After creating the project, you should be at the API & Services dashboard that will look a bit like the following (just in case, here’s the link, just make sure your project is selected):

Sweet! Now, in the search at the top, type in “YouTube” and wait for the results to load. Under the heading “Marketplace”, you should see “YouTube Data API v3”, go ahead and click on that. This will take you to the “Product details” page for the API. On this page you can see the overview, see links to documentation, and more. We want to enable this API, so go ahead and click that button.

Now, back on the dashboard page, you should see YouTube Data API v3 appear in the list of APIs.

Generate Credentials

On the left side of the dashboard, you should see a link “Credentials”. That’s where we are heading next. Once there, we are going to “Create Credentials” and choose the API key option. This is the easiest to implement.

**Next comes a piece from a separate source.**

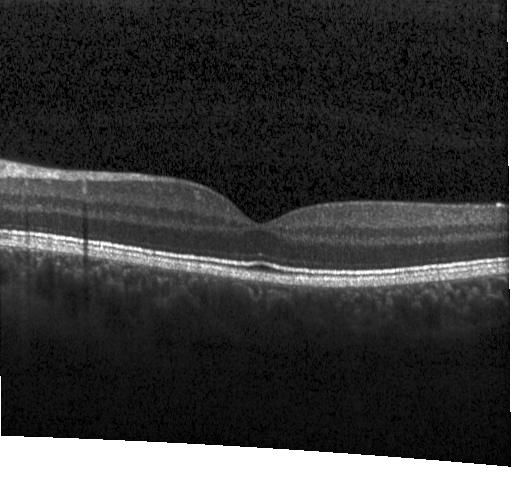 OCT scan showing no evidence of choroidal neovascularization, diabetic macular edema, or drusen.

When you click the API key option, an API key will be generated and you’ll be greeted with a window with the key. The key shown is how we are going to access the API, so be sure to copy it for later. Alternatively, you can click the “show key” button to see it again after you close the window. Now that the key is created, you can use the three dot action to choose edit.

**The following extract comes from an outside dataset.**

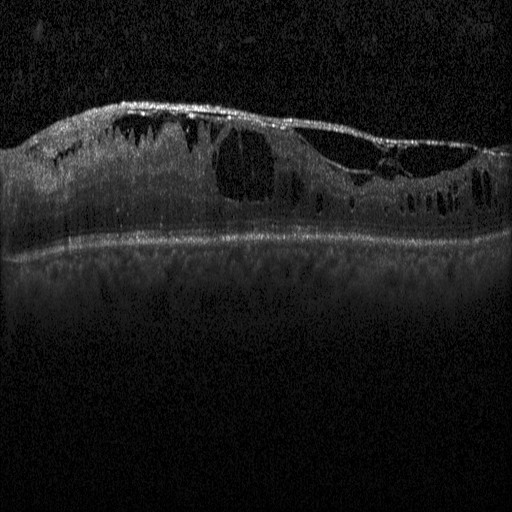 Retinal OCT cross-section, acquired on a Heidelberg Spectralis, macular scan. Diagnosis: diabetic macular edema.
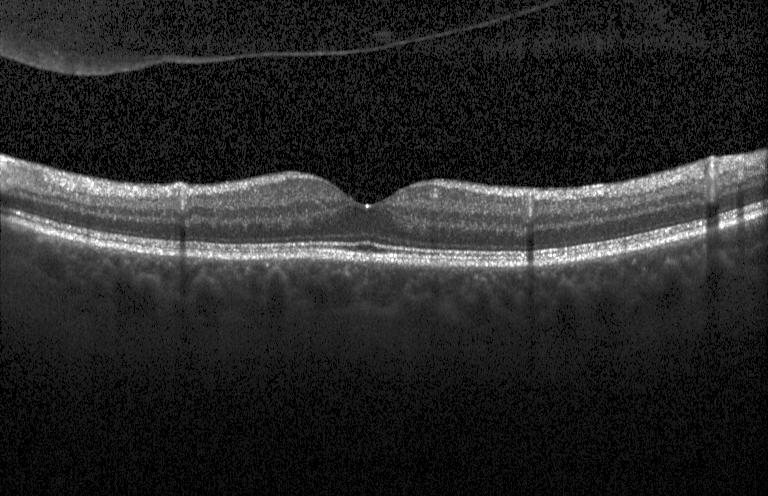
The scan shows no evidence of choroidal neovascularization, diabetic macular edema, or drusen.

Name your key whatever you like (for whatever you are going to use it for) and it’s recommended to add some restrictions. For instance, I have my key restricted to HTTP referrers and list my domain under “Website Restrictions”. If you’re just experimenting locally, don’t worry about restrictions. You can add restrictions at any time.

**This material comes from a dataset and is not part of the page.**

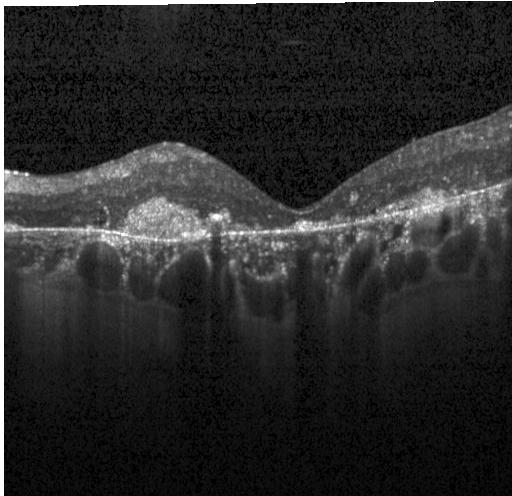

Through the macula; OCT B-scan. Diagnosis: a choroidal neovascular membrane.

TADA! We now have an API key and can FINALLY start coding. So let’s do that.

Getting Video Data

Feel free to poke around the official documentation to see what all you can do, but we’re going to keep it simple here. For what we want, we just need one url:

https://www.googleapis.com/youtube/v3/videos?part=contentDetails&id=ID&key=KEY

All you need to do is replace ID with the YouTube video id, and KEY with your API key from earlier. This works as a GET request, so you can actually paste that into your browser and see the JSON response. That is, if you didn’t add any restrictions to your key.

Let’s do a simple JavaScript fetch on the URL, and we’ll see the data:

fetch('https://www.googleapis.com/youtube/v3/videos?part=contentDetails&id=VIDEOID&key=APIKEY')
  .then((response) => {
    return response.json();
  });

You should see a response like the following:

{
  "kind": "youtube#videoListResponse",
  "etag": "1M8uhCkdfgzOhW-zMEjtgRX5-TY",
  "items": [
    {
      "kind": "youtube#video",
      "etag": "XKIeRocIShTb4MsYhF2BWT3hgA8",
      "id": "6cskezBiQME",
      "contentDetails": {
        "duration": "PT11M26S",
        "dimension": "2d",
        "definition": "hd",
        "caption": "true",
        "licensedContent": true,
        "contentRating": {},
        "projection": "rectangular"
      }
    }
  ],
  "pageInfo": {
    "totalResults": 1,
    "resultsPerPage": 1
  }
}

This response is for a perfectly good video that is available and not locked to any region. We can tell that because there is no “regionRestriction” key underneath “contentDetails”. This next example shows what a region locked video response would look like:

{
  {
  "kind": "youtube#videoListResponse",
  "etag": "l32kn5_flzbutg-ih7o9cKD36SM",
  "items": [
    {
      "kind": "youtube#video",
      "etag": "wbO2KnMcq_YhLTWUe625KjnEzXc",
      "id": "_FNw6n0_nJ0",
      "contentDetails": {
        "duration": "PT1M38S",
        "dimension": "2d",
        "definition": "hd",
        "caption": "false",
        "licensedContent": true,
        "regionRestriction": {
          "allowed": [
            "AG",
            //...etc
          ]
        },
        "contentRating": {},
        "projection": "rectangular"
      }
    }
  ],
  "pageInfo": {
    "totalResults": 1,
    "resultsPerPage": 1
  }
}

We see under “contentDetails” we have a “regionRestriction” object, that object has an array of country codes under “allowed”.

That’s a wrap

So, there you have it! The hardest part of this whole process is generating the API key. After that, a simple GET request is all you need in order to get a video’s data and determine if it’s region locked.

I hope this is helpful for someone out there. Thanks for reading!